### Directions
The required output is every line from the one containing "PEN6: 35 -> 100" through the last line of the listing below, copied exactly, pictures excluded.

### Records for the task
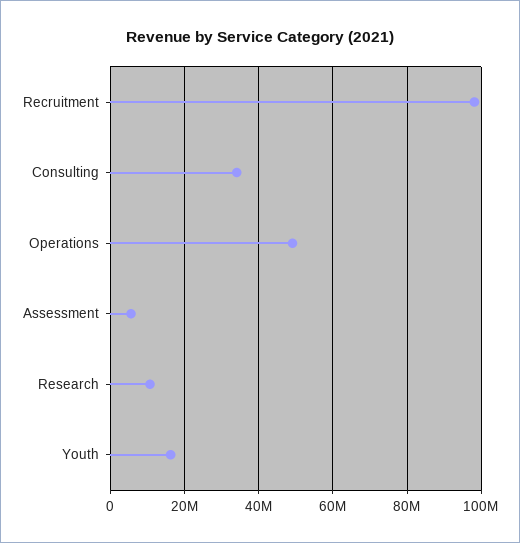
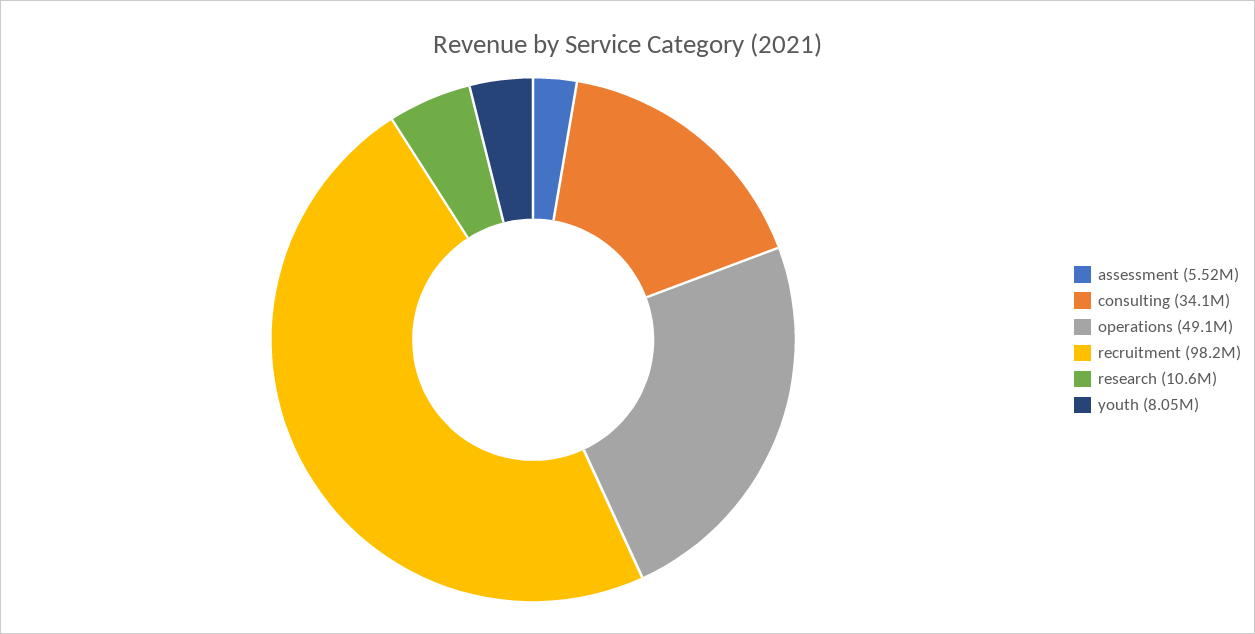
Youth: 16000000 -> 8050000

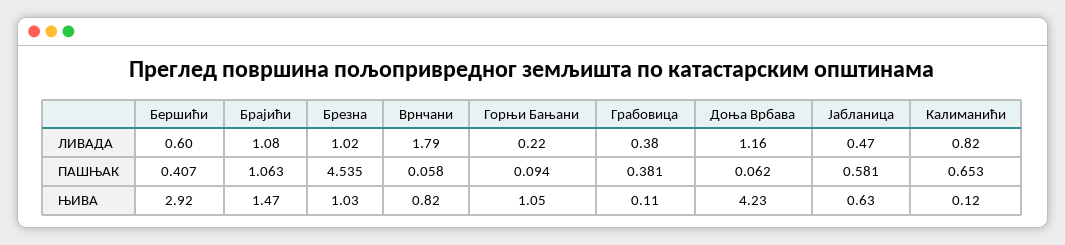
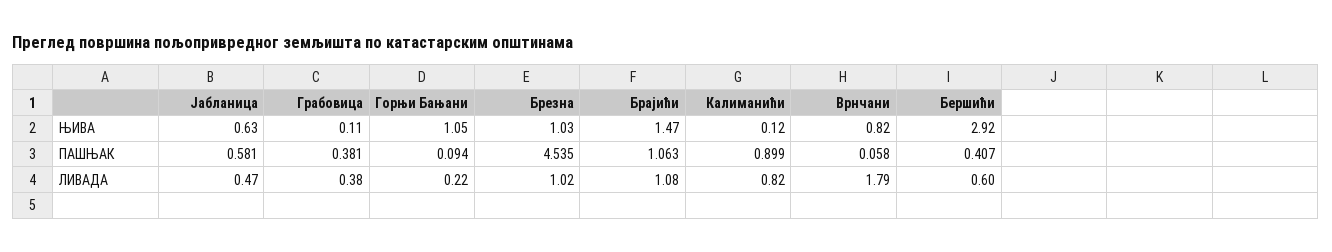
Доња Врбава, ЛИВАДА: 1.16 -> none
Доња Врбава, ПАШЊАК: 0.062 -> none
Калиманићи, ПАШЊАК: 0.653 -> 0.899
Доња Врбава, ЊИВА: 4.23 -> none

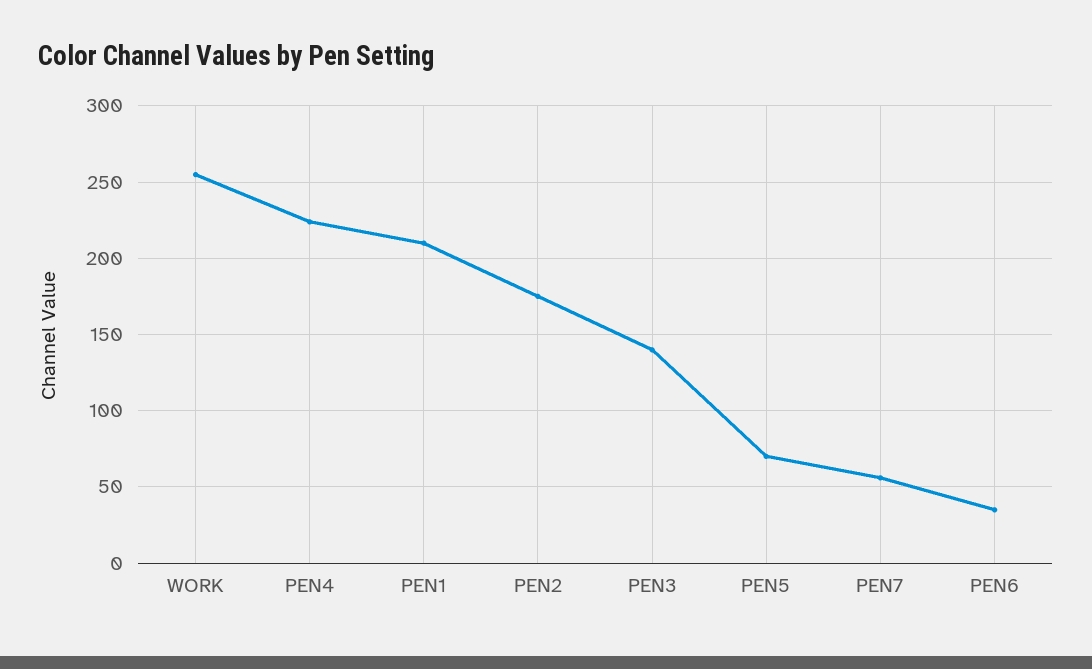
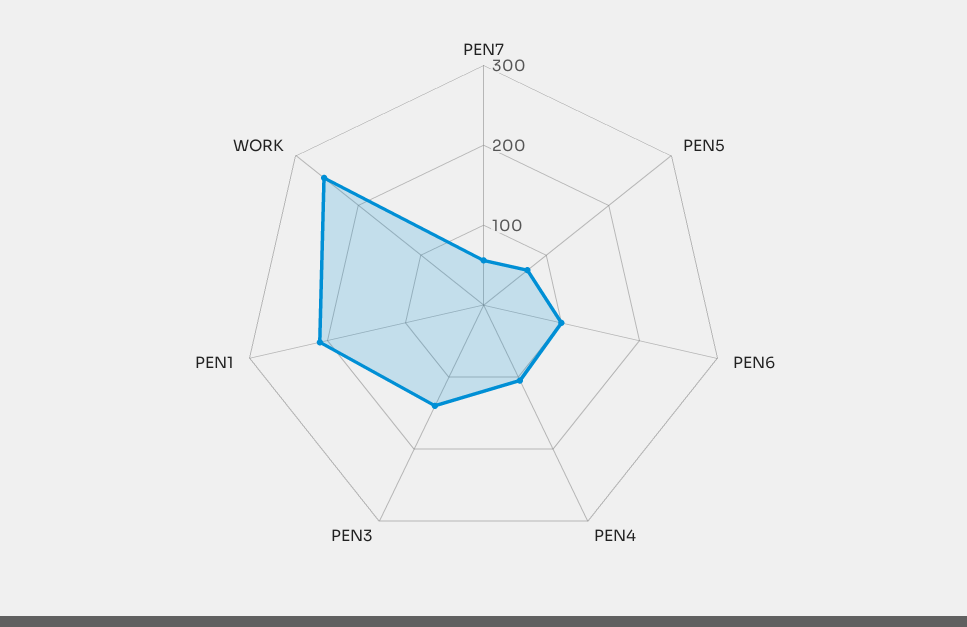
PEN4: 225 -> 100
PEN2: 175 -> none
PEN6: 35 -> 100

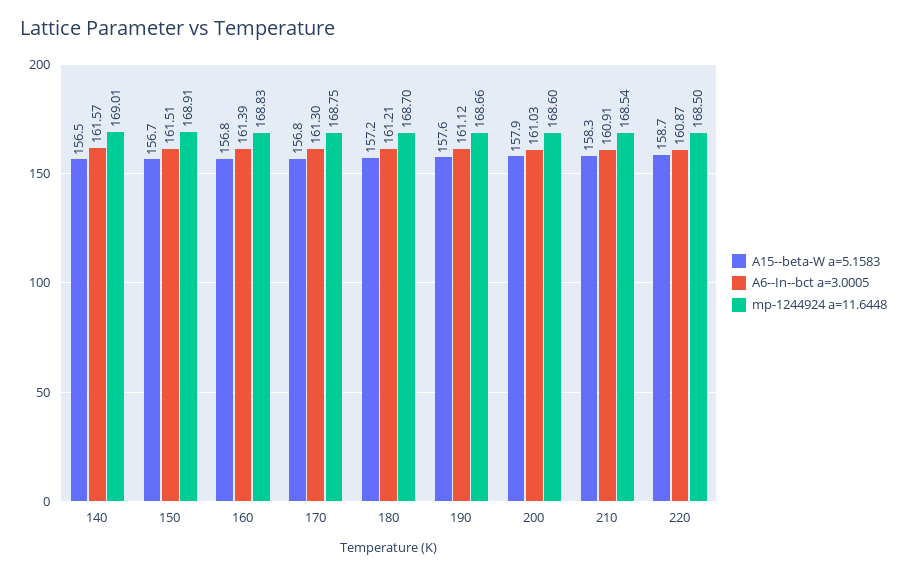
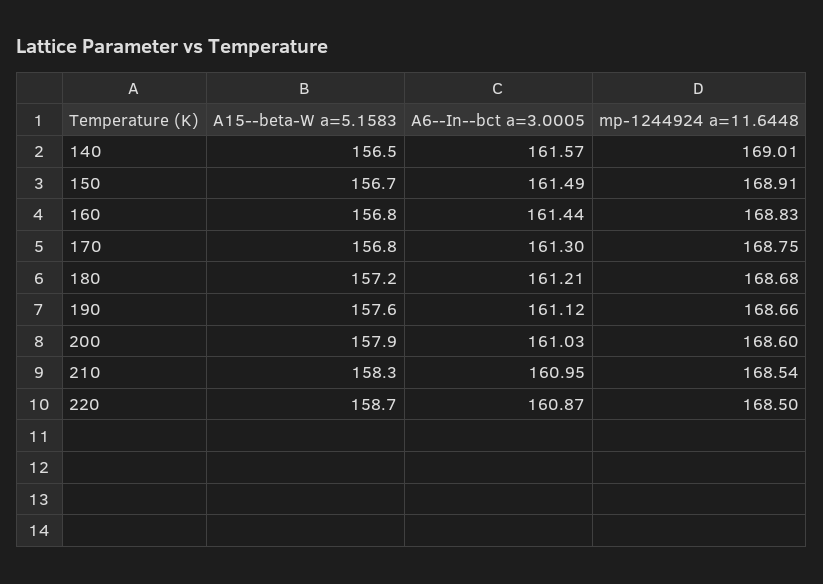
A6--In--bct a=3.0005, 150: 161.51 -> 161.49
A6--In--bct a=3.0005, 160: 161.39 -> 161.44
mp-1244924 a=11.6448, 180: 168.7 -> 168.68
A6--In--bct a=3.0005, 210: 160.91 -> 160.95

### Your solution
PEN6: 35 -> 100

A6--In--bct a=3.0005, 150: 161.51 -> 161.49
A6--In--bct a=3.0005, 160: 161.39 -> 161.44
mp-1244924 a=11.6448, 180: 168.7 -> 168.68
A6--In--bct a=3.0005, 210: 160.91 -> 160.95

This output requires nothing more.